== Reading text ==
ProjectDailyStatisticsWorker deduplication strategy

ProjectDailyStatisticsWorker more often than not gets way too many accumulated jobs in the project_daily_statistics queue:

ProjectDailyStatisticsWorker is called with a single argument, which is the project_id, presenting itself as a duplicated quite often with our duplicate-of new log:

https://log.gprd.gitlab.net/goto/6ca7a1341fae85518e44aa61b2a1510e

Turns out we cannot deduplicate this, it requires all scheduled jobs to correctly manage the fetch_count column counting on the state of previous runs. So it counts on each job to run exactly once.

      increment_fetch_count_sql = <<~SQL
        INSERT INTO #{table_name} (project_id, date, fetch_count)
        VALUES (#{project.id}, '#{Date.today}', 1)
        ON CONFLICT (project_id, date) DO UPDATE SET fetch_count = #{table_name}.fetch_count + 1
      SQL

This job is scheduled in a quite hot-path, at git_upload_pack endpoint, so seeing so many "duplicates" is expected here.

== Tasks to complete ==
**1)** Answer these questions from the ProjectDailyStatisticsWorker text:
(a) What single argument is the worker called with?
(b) Which column relies on every scheduled job running exactly once?
(c) At which endpoint is the job scheduled?
**2)** Output the passage of the ProjectDailyStatisticsWorker text starting at "increment_fetch_count_sql = <<~SQL" and ending at "is expected here.".
**3)** Continue the ProjectDailyStatisticsWorker text with the next part, picking up after its final sentence.

== Provided data ==
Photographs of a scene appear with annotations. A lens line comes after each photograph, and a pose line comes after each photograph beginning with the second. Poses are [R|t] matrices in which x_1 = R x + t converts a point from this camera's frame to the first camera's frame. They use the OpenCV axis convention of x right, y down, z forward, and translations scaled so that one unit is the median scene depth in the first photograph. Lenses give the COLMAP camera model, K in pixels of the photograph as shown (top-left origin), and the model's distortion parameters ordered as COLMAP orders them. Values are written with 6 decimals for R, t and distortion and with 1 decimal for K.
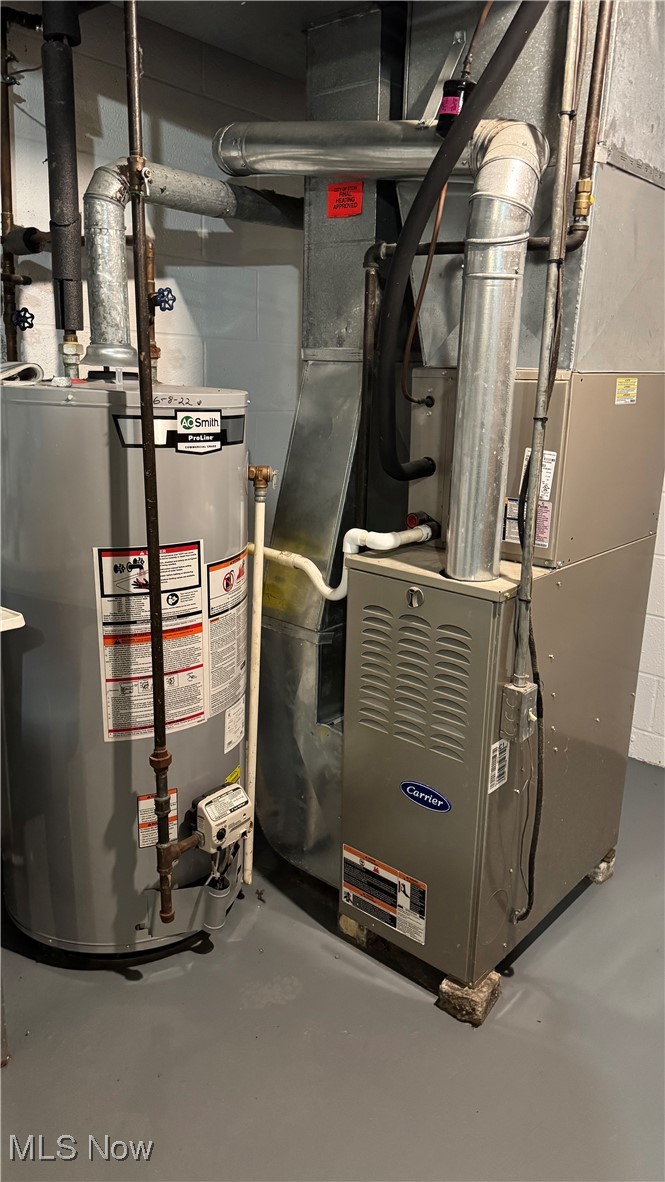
lens RADIAL K [[813.5, 0, 337.2], [0, 813.5, 592.0], [0, 0, 1]] dist [0.068672, -0.081917]
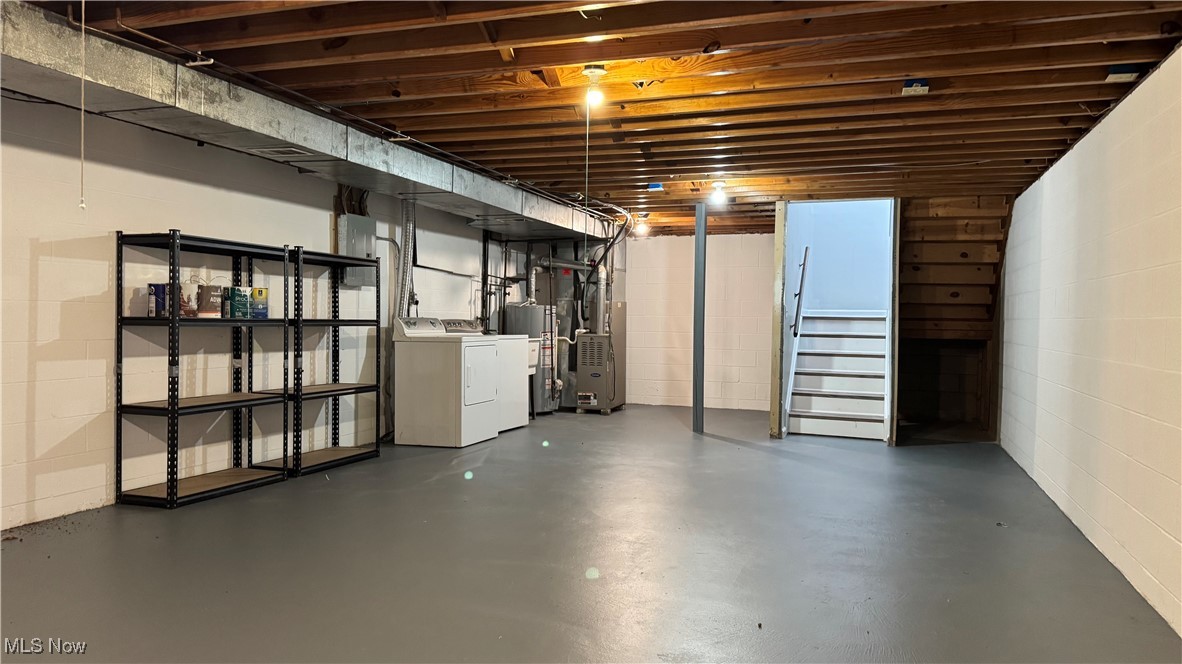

== Answers to each task ==
**1)**
(a) The project_id.
(b) The fetch_count column.
(c) The git_upload_pack endpoint.

**2)**
increment_fetch_count_sql = <<~SQL
        INSERT INTO #{table_name} (project_id, date, fetch_count)
        VALUES (#{project.id}, '#{Date.today}', 1)
        ON CONFLICT (project_id, date) DO UPDATE SET fetch_count = #{table_name}.fetch_count + 1
      SQL

This job is scheduled in a quite hot-path, at git_upload_pack endpoint, so seeing so many "duplicates" is expected here.

**3)**
So in summary, today we have:

A git fetch/pull happens
ProjectDailyStatisticsWorker is scheduled
The job updates a row with fetch_count + 1

Reason to do this work:

The ProjectDailyStatisticsWorker processed 500k "duplicate" jobs the past 7 days, and spent 20 hours on that. Duplicate jobs are jobs that get scheduled when there is already a job in the queue for the same worker with the same arguments. (#178 (closed))

Proposal:

A git fetch/pull happens
Redis holds a <fetch-count>:<project-id> which we INCR every fetch.
On a fetch, we also schedule UpdateProjectDailyStatisticsWorker (a new worker) in an hour, wrapped in an a lease that expires in 1 hour. This means we will only write the counter to the database once every hour per project.
The new worker reads the the count from redis, which contains the count for each hour, writes it to the database and resets the counter.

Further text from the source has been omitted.